Data to use START

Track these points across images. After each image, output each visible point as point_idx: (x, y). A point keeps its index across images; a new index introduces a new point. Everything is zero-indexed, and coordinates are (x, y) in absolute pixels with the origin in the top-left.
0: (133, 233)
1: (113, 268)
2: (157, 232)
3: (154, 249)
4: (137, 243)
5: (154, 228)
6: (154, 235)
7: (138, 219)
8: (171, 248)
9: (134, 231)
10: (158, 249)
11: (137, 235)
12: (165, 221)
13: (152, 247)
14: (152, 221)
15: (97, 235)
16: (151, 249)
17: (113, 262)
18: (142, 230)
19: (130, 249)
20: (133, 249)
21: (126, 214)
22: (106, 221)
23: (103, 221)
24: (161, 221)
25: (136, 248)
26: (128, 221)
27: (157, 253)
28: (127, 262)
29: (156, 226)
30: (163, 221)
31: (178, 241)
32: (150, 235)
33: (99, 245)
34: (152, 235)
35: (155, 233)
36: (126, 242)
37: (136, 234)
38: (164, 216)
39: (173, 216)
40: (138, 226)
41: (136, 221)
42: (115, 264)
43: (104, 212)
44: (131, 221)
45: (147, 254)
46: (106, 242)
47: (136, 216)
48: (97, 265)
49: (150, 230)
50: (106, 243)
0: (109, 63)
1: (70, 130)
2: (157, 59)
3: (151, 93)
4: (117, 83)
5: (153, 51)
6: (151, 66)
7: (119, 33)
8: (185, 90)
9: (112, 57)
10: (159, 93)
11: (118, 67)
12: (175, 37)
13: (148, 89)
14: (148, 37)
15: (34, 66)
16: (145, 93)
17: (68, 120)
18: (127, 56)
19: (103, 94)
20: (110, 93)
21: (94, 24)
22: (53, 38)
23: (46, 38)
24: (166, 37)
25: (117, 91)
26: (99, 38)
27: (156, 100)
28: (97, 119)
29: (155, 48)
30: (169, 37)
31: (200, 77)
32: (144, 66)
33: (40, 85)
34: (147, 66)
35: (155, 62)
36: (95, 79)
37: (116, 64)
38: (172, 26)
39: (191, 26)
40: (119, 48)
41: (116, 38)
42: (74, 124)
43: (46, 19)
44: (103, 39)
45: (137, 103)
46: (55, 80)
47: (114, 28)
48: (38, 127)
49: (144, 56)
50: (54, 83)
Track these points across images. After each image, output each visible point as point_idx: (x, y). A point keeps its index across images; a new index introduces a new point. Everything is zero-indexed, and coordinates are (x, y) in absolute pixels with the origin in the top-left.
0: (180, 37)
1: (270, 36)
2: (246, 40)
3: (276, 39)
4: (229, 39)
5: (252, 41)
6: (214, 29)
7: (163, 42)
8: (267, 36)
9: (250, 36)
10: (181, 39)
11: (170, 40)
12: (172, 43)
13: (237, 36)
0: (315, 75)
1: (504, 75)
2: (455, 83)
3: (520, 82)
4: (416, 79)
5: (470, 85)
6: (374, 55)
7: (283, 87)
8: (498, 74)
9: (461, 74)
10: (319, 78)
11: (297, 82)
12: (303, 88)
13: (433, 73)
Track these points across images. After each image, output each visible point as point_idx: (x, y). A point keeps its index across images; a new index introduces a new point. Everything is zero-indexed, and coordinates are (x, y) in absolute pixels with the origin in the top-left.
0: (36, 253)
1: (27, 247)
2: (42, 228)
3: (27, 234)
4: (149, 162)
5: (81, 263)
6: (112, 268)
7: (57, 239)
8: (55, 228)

Data to use END
Data to use START

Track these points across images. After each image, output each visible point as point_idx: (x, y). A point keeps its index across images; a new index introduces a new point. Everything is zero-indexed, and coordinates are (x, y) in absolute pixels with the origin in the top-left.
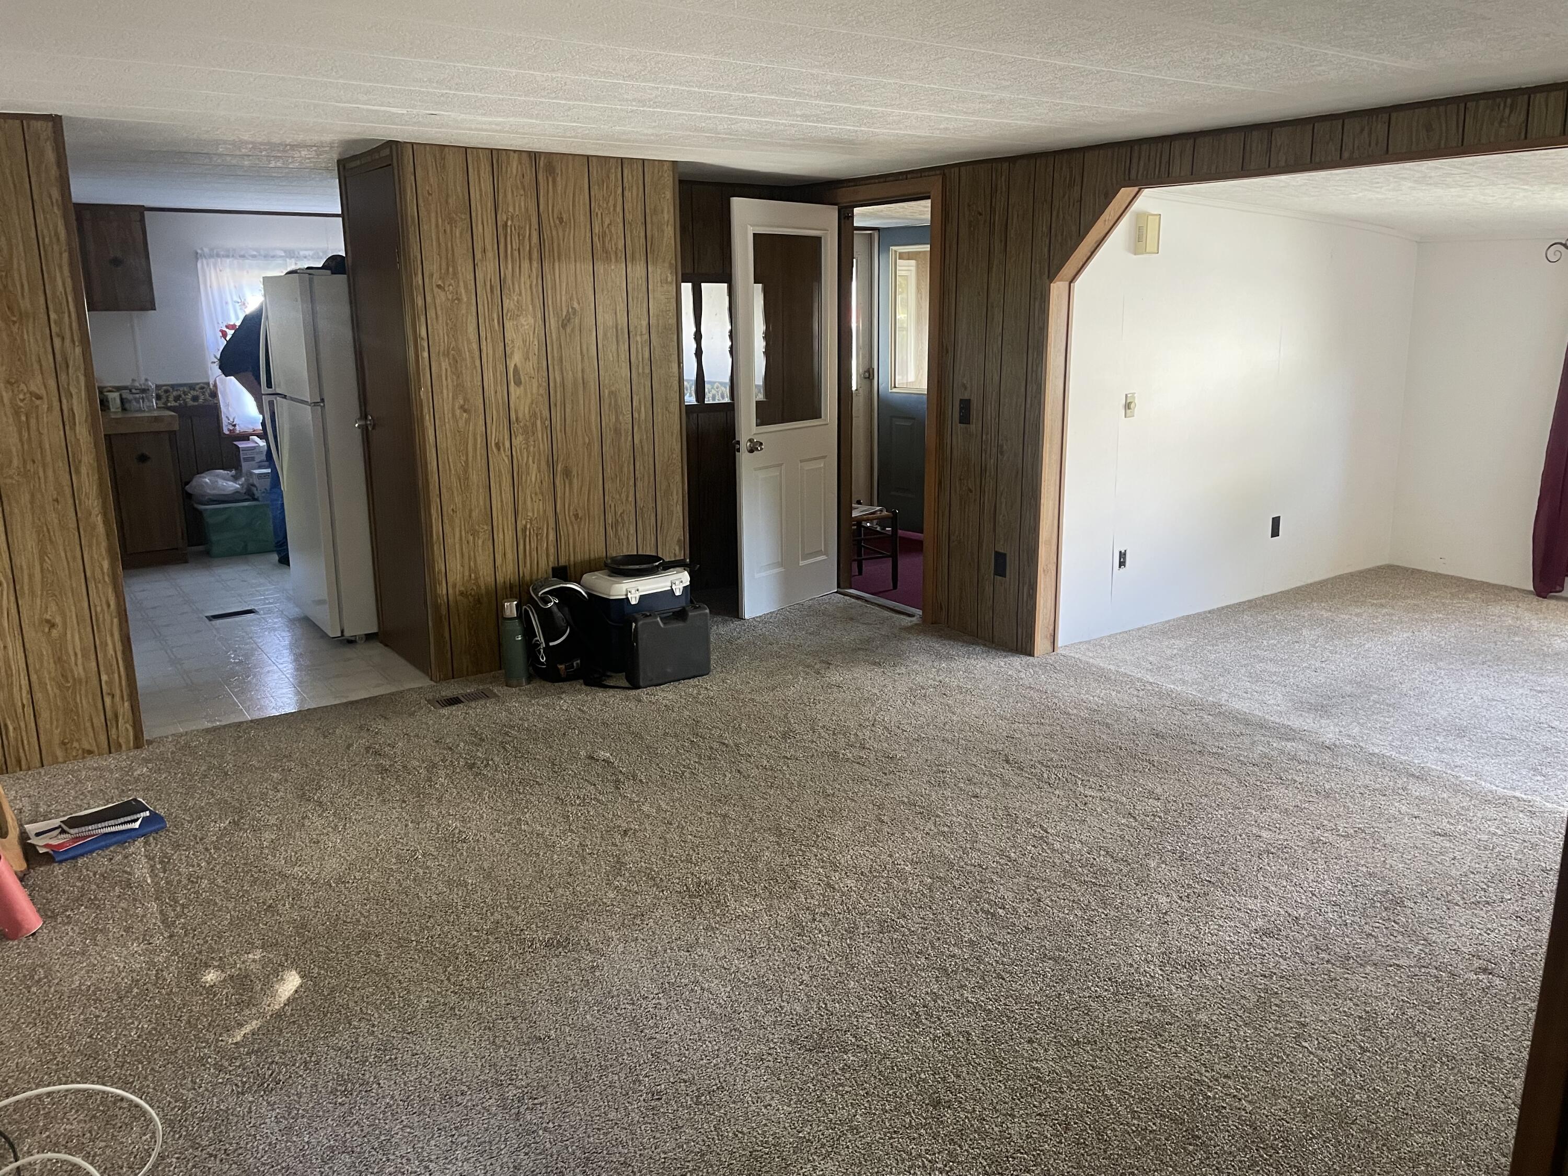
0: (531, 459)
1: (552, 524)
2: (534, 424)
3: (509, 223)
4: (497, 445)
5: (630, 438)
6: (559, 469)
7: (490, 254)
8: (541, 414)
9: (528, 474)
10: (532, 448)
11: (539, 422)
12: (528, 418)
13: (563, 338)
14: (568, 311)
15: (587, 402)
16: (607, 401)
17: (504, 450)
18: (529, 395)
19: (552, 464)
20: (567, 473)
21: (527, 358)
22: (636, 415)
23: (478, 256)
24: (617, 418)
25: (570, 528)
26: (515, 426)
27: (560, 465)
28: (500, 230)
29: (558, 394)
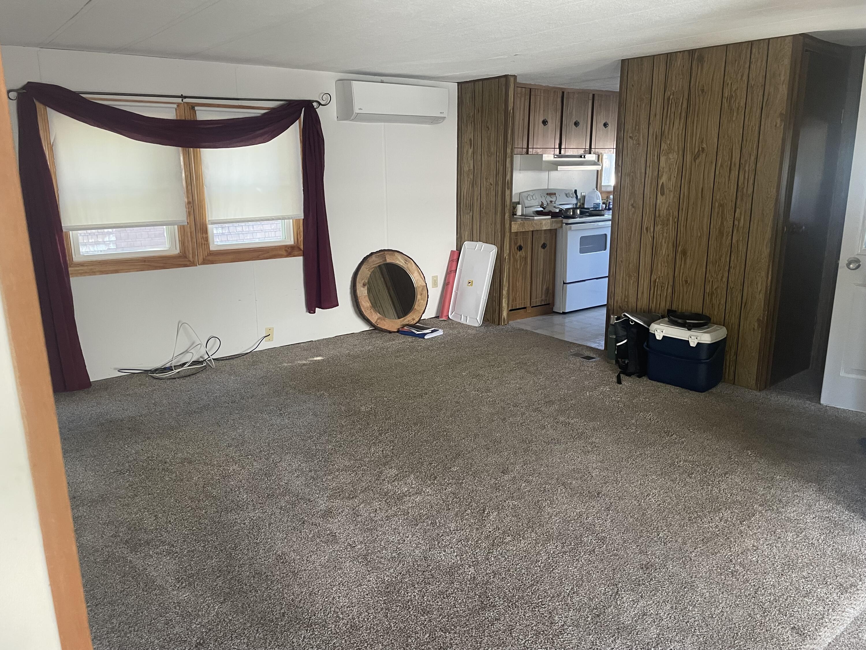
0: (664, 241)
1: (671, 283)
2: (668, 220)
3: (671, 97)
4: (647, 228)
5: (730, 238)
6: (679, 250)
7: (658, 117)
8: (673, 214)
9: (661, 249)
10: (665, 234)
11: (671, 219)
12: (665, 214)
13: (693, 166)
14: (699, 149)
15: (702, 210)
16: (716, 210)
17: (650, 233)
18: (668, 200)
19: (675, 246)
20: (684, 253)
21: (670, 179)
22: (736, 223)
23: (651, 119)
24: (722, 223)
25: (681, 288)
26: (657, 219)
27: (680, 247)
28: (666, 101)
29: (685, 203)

Data to use END

Aim of the exercise = From the entries above, write out only the lines starting at the line that holds "23: (478, 256)" and ending at the line that holds "28: (500, 230)", keeping both and matching them exactly.

Response below =
23: (478, 256)
24: (617, 418)
25: (570, 528)
26: (515, 426)
27: (560, 465)
28: (500, 230)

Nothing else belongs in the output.